**Excerpted passage:**
After Tolton's death, St. Monica's was made a mission of St. Elizabeth's Church. In 1924 it was closed as a national parish, as Black Catholics chose to attend parish churches in their neighborhoods.

==Legacy and honors==
- Tolton is the subject of the 1973 biography From Slave to Priest by Sister Caroline Hemesath. The book was reissued by Ignatius Press in 2006. According to more recent Tolton biographer Joyce Duriga, "Even though Sister Hemesath used creative license in creating dialogue between Tolton and others that doesn't actually exist, I am grateful for her popular history that introduced me and thousands of others to this powerful story."
- In 1990, Sister Jamie T. Phelps, O.P., an Adrian Dominican Sister and then-faculty member of the Theology Department at Catholic Theological Union, initiated the Augustus Tolton Pastoral Ministry Program in consultation with Don Senior, President of CTU, the theology faculty, and representatives of the Archdiocese of Chicago, to prepare, educate, and form Black Catholic laity for ministerial leadership in the Archdiocese of Chicago.
- The Father Tolton Regional Catholic High School opened in Columbia, Missouri, in 2011.
- Augustus Tolton Catholic Academy opened in the fall of 2015 in Chicago, Illinois. Tolton Academy is the first STREAM school in the Archdiocese of Chicago. A focus on science, technology, religion, engineering, arts, and math sets it apart as a premier elementary school in Chicago. Tolton Academy is located at St. Columbanus Church.
- The Diocese of Springfield in Illinois announced in 2026 that a national shrine to honor Tolton will be built in Quincy.

**Instructions for the task:** Continue the passage about Augustus Tolton and his legacy, starting right after its last sentence about the national shrine planned for Quincy.

**Entries shown:**

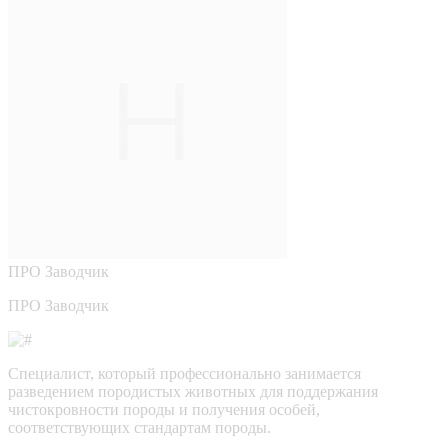
ПРО
Заводчик
ПРО Заводчик
Специалист, который профессионально занимается
разведением породистых животных для поддержания
чистокровности породы и получения особей,
соответствующих стандартам породы.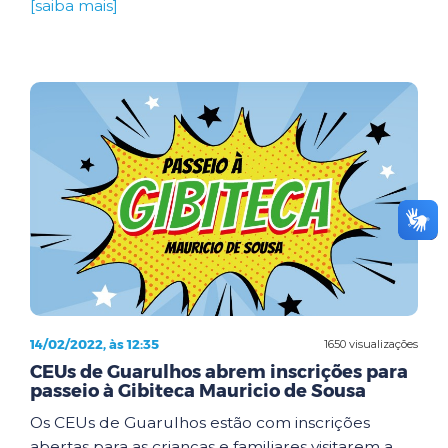
[saiba mais]
14/02/2022, às 12:35
1650 visualizações
CEUs de Guarulhos abrem inscrições para
passeio à Gibiteca Mauricio de Sousa
Os CEUs de Guarulhos estão com inscrições
abertas para as crianças e familiares visitarem a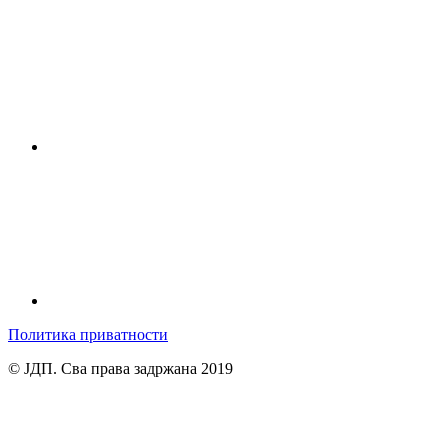
Политика приватности
© ЈДП. Сва права задржана 2019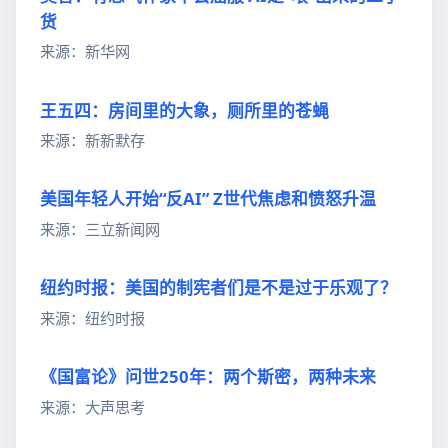
货
来源：新华网
王五四：房间里的大象，厕所里的苍蝇
来源：新新默存
美国年轻人开始“反AI” Z世代焦虑和愤怒升温
来源：三立新闻网
纽约时报：美国的制宪者们是不是过于乐观了？
来源：纽约时报
《国富论》问世250年：两个斯密，两种未来
来源：大声思考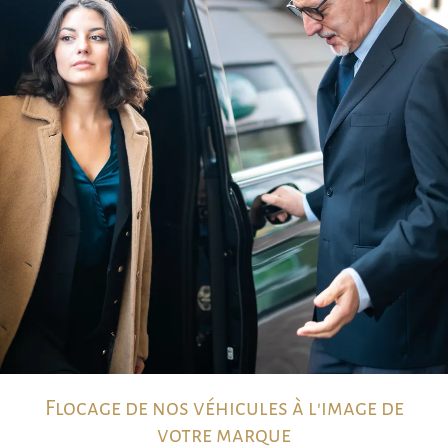
Flocage de nos véhicules à l'image de
votre marque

**Exercise output:**
==Cause for beatification and canonization==
On March 1, 2010, Cardinal Francis George of Chicago announced that he was beginning an official investigation into Tolton's life and virtues with a view to opening the cause for his canonization. This cause for sainthood is also being advanced by the Diocese of Springfield in Illinois, where Tolton first served as priest, as well as the Diocese of Jefferson City, where his family was enslaved.

February 24, 2011, marked the formal introduction of the cause for Tolton's sainthood, and he received the title Servant of God. Historical and theological commissions were established at this time to investigate his life, along with the Father Tolton Guild, which is responsible for the promotion of his cause through spiritual and financial endeavors. Cardinal George assigned Joseph Perry, Auxiliary Bishop of Chicago, to be the diocesan postulator for the cause of Tolton's canonization.

On September 29, 2014, Cardinal George formally closed the investigation into the life and virtues of Tolton. The dossier of research into Tolton's life went to the Vatican, where the documents collected to support his cause were analyzed, bound into a book called a positio or official position paper, evaluated by theologians, and then passed to the pope.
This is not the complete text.